-- Document excerpt --
======

Type of publication:
Journal article

Author(s):
Mohammed Nazim Kt, Nithyanand M, *Dodiy Herman, Sourabh M Prakash, Shahana Sherin, *Benita Florence

Citation:
Indian Journal of Clinical Practice, Vol. 30, No. 10, p. 931-933, March 2020

Abstract:
Patients who revisit the emergency department (ED) within 72 hours constitute an integral key performance indicator of quality emergency care. The number of patient footfalls to the ED in a tertiary care hospital in a rural area of a district in India from December 1, 2018 to May 31, 2019 was 7,808 and the average re-attendances recorded during that period was 0.32%. With increase in the number of healthcare setups, rising standards of the healthcare industry and increase in the expectations of the population visiting hospitals, ED re-attendance within 72 hours has been considered as an important key performance indicator of emergency patient care. The early ED revisit rate at this tertiary care hospital for 6 months was found to be only 0.32% (at an average of 4 cases per month). This is less when compared to many other international hospitals where it ranges from 1.5% to 2.5%. Since readmissions cause unnecessary overcrowding in ED, it would be best if each hospital evaluated their rate of readmission and its causes, and then tried to address the problems found. This can be effective in better management of ED, reduction of treatment costs, increasing patient satisfaction and prevention of ED overcrowding.

======

-- What is needed --
According to the abstract on emergency department revisits, what was the tertiary care hospital's early ED revisit rate over the six months? These records come from a separate source.

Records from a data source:

======

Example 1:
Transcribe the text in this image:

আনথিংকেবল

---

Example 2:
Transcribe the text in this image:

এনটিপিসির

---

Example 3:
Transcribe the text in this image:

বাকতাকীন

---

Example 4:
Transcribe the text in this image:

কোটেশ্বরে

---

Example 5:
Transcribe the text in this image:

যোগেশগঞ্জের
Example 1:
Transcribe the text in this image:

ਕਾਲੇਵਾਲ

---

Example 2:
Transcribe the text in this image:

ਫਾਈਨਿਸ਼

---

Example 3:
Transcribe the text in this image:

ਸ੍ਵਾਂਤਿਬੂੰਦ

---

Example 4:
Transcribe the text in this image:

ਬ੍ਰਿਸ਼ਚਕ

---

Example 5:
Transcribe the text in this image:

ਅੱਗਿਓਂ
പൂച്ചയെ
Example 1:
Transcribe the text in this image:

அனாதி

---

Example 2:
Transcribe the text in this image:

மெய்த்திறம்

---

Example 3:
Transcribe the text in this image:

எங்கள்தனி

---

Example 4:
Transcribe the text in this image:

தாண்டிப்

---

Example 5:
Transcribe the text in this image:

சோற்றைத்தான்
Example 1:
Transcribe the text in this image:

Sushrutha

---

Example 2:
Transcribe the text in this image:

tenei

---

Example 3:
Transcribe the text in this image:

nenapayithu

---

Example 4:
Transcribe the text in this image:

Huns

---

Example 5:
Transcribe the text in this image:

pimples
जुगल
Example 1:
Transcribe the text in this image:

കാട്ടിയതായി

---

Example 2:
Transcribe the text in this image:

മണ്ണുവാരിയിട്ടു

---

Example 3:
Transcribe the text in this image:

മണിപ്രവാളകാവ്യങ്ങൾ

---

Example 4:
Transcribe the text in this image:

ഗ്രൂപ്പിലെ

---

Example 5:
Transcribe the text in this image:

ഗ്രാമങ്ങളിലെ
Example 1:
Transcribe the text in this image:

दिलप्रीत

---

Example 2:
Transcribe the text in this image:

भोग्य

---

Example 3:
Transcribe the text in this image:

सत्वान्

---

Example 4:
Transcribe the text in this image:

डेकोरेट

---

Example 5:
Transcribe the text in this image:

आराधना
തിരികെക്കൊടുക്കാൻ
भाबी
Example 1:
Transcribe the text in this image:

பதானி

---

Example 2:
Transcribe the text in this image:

======

-- Response for this exercise --
0.32%, an average of 4 cases per month.